Initiative 2: Structural reform
In accordance with Article 10(5) and 29 of the EU ETS Directive, the Commission published in November 2012 its first report on the state of the European carbon market. In this Report six possibilities are being explored on how to overcome the challenges of the carbon market:
- Increasing the EU's greenhouse gas emissions reduction target for 2020 from 20% to 30% under 1990 levels;
- Retrieving a certain number of Phase III allowances permanently;
- Revising upwards the 1.74% annual reduction in the number of allowances;
- Bringing more sectors into the EU ETS;
- Limiting access to international credits;
- Introducing discretionary price management mechanisms such as price management reserves.
Together with this report the Commission has launched a formal stakeholder consultation on solutions to the surplus with meetings in March and April 2013.

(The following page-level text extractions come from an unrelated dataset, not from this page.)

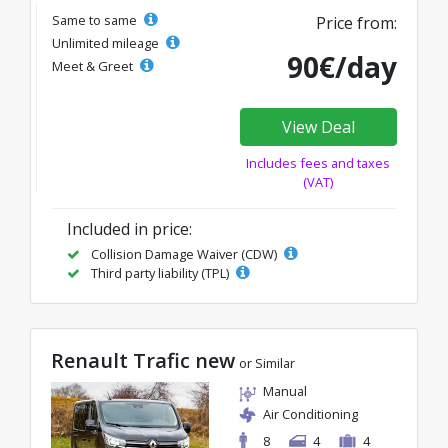
Same to same
Price from:
Unlimited mileage
90€/day
Meet & Greet
View Deal
Includes fees and taxes
(VAT)
Included in price:
Collision Damage Waiver (CDW)
Third party liability (TPL)
Renault Trafic new
or Similar
Manual
Air Conditioning
8
4
4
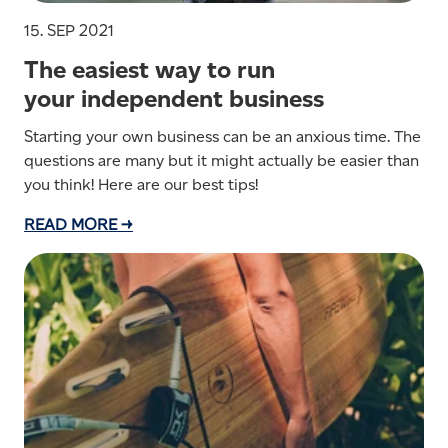
15. SEP 2021
The easiest way to run
your independent business
Starting your own business can be an anxious time. The
questions are many but it might actually be easier than
you think! Here are our best tips!
READ MORE →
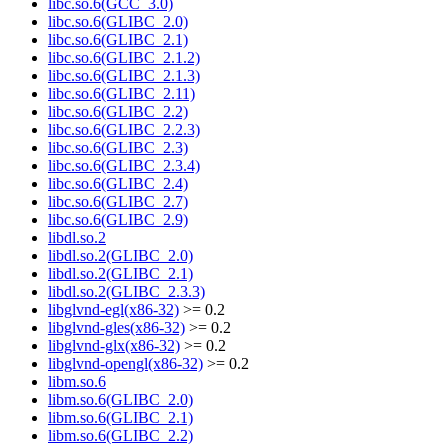
libc.so.6(GCC_3.0)
libc.so.6(GLIBC_2.0)
libc.so.6(GLIBC_2.1)
libc.so.6(GLIBC_2.1.2)
libc.so.6(GLIBC_2.1.3)
libc.so.6(GLIBC_2.11)
libc.so.6(GLIBC_2.2)
libc.so.6(GLIBC_2.2.3)
libc.so.6(GLIBC_2.3)
libc.so.6(GLIBC_2.3.4)
libc.so.6(GLIBC_2.4)
libc.so.6(GLIBC_2.7)
libc.so.6(GLIBC_2.9)
libdl.so.2
libdl.so.2(GLIBC_2.0)
libdl.so.2(GLIBC_2.1)
libdl.so.2(GLIBC_2.3.3)
libglvnd-egl(x86-32)
>= 0.2
libglvnd-gles(x86-32)
>= 0.2
libglvnd-glx(x86-32)
>= 0.2
libglvnd-opengl(x86-32)
>= 0.2
libm.so.6
libm.so.6(GLIBC_2.0)
libm.so.6(GLIBC_2.1)
libm.so.6(GLIBC_2.2)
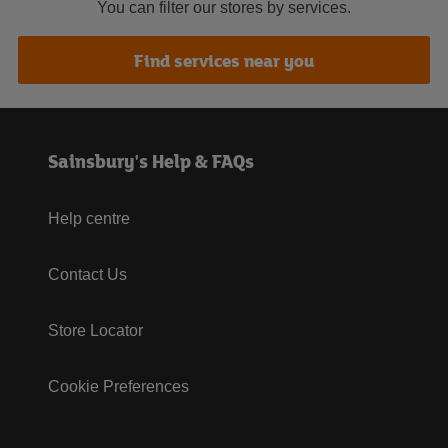
You can filter our stores by services.
Find services near you
Sainsbury's Help & FAQs
Help centre
Contact Us
Store Locator
Cookie Preferences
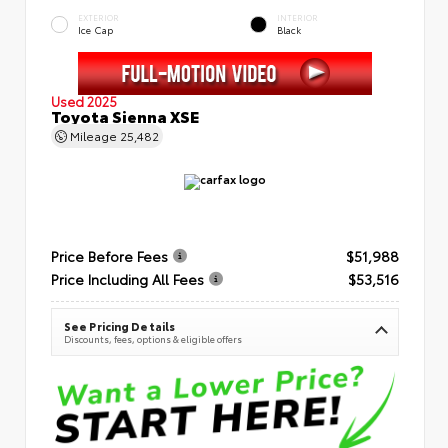
EXTERIOR
INTERIOR
Ice Cap
Black
Used 2025
Toyota Sienna XSE
Mileage
25,482
Price Before Fees
$51,988
Price Including All Fees
$53,516
See Pricing Details
Discounts, fees, options & eligible offers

Both for the proposal of back-loading as for the initiative supporting a structural reform of the EU ETS, things are moving slowly. After the European Councils' Summit on 22-23 of May 2013, Commission President Barroso acknowledged that the pace of implementation has been too slow in both policy fields that have been under discussion (tax and energy, also related to climate policy). Furthermore, according to Europ' Energies (the energy magazine), recent indiscretions of some MEP's arguing in favor of a reduction strategy on short term, led to a new degree of optimism which translated into a noticeable increase of the CO2 price (at the end of May a price of 3,95 Euros/ EUA was reached).
However, industry requires previsibility and stability to develop their strategies, embedded in clear and consistent market regulations. The recent months have not proven to go along this line in the EU ETS. One can hope, both for economic reasons as for climate change combating, that Barroso's voice will be heard in the European Parliament.